> EXERCISE GOAL
Your copy of the data below must be exact and must leave out all pictures.

★ ★ ★ ★ ★

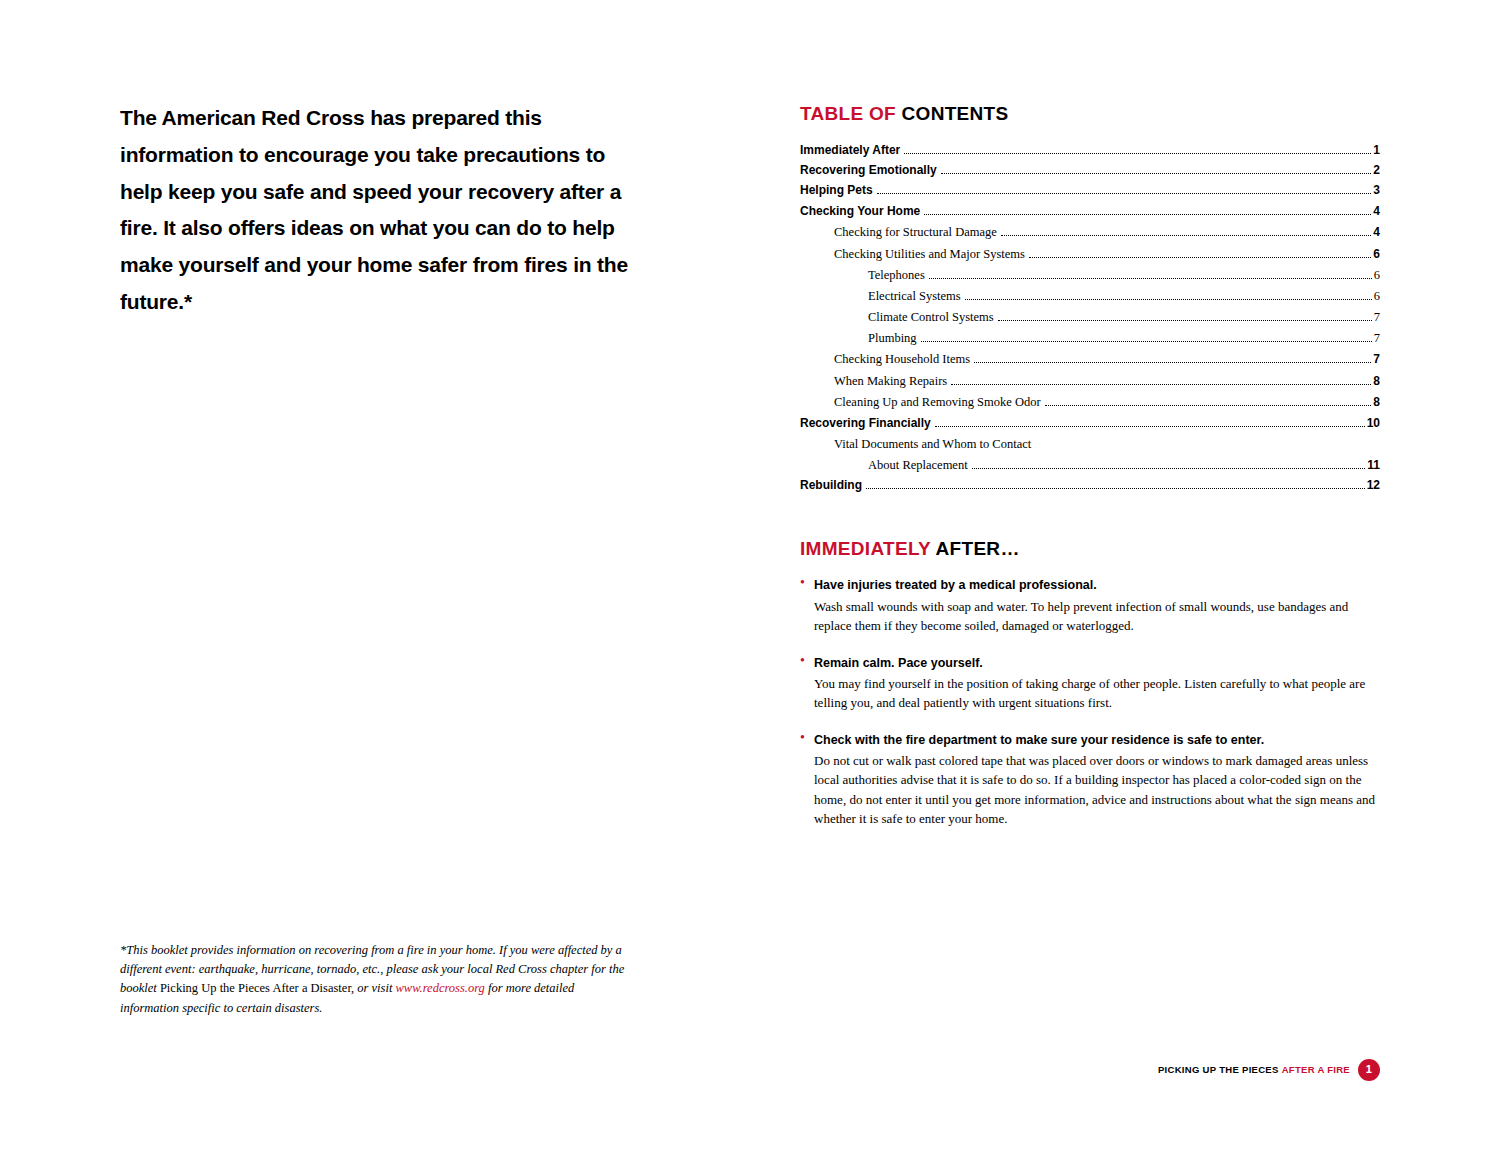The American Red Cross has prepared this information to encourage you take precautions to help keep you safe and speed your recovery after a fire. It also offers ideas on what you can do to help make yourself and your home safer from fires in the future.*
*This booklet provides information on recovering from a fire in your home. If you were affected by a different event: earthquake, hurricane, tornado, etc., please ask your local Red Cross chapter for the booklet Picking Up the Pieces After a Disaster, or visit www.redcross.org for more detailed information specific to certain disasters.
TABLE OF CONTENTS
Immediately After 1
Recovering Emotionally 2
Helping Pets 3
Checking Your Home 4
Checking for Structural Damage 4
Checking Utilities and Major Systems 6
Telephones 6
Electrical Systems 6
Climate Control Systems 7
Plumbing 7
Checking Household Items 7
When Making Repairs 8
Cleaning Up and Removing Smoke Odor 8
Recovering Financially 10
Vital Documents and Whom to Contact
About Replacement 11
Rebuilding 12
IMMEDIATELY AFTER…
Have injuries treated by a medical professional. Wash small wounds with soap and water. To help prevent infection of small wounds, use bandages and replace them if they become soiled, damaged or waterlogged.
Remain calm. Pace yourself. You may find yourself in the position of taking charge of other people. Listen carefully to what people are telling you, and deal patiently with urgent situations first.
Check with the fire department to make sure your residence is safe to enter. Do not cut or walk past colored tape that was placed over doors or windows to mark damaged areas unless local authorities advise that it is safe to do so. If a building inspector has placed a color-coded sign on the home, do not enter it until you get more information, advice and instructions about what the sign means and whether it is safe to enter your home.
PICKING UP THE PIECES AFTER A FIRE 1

★ ★ ★ ★ ★

> SOLUTION BELOW
The American Red Cross has prepared this information to encourage you take precautions to help keep you safe and speed your recovery after a fire. It also offers ideas on what you can do to help make yourself and your home safer from fires in the future.*
*This booklet provides information on recovering from a fire in your home. If you were affected by a different event: earthquake, hurricane, tornado, etc., please ask your local Red Cross chapter for the booklet Picking Up the Pieces After a Disaster, or visit www.redcross.org for more detailed information specific to certain disasters.
TABLE OF CONTENTS
Immediately After 1
Recovering Emotionally 2
Helping Pets 3
Checking Your Home 4
Checking for Structural Damage 4
Checking Utilities and Major Systems 6
Telephones 6
Electrical Systems 6
Climate Control Systems 7
Plumbing 7
Checking Household Items 7
When Making Repairs 8
Cleaning Up and Removing Smoke Odor 8
Recovering Financially 10
Vital Documents and Whom to Contact
About Replacement 11
Rebuilding 12
IMMEDIATELY AFTER…
Have injuries treated by a medical professional. Wash small wounds with soap and water. To help prevent infection of small wounds, use bandages and replace them if they become soiled, damaged or waterlogged.
Remain calm. Pace yourself. You may find yourself in the position of taking charge of other people. Listen carefully to what people are telling you, and deal patiently with urgent situations first.
Check with the fire department to make sure your residence is safe to enter. Do not cut or walk past colored tape that was placed over doors or windows to mark damaged areas unless local authorities advise that it is safe to do so. If a building inspector has placed a color-coded sign on the home, do not enter it until you get more information, advice and instructions about what the sign means and whether it is safe to enter your home.
PICKING UP THE PIECES AFTER A FIRE 1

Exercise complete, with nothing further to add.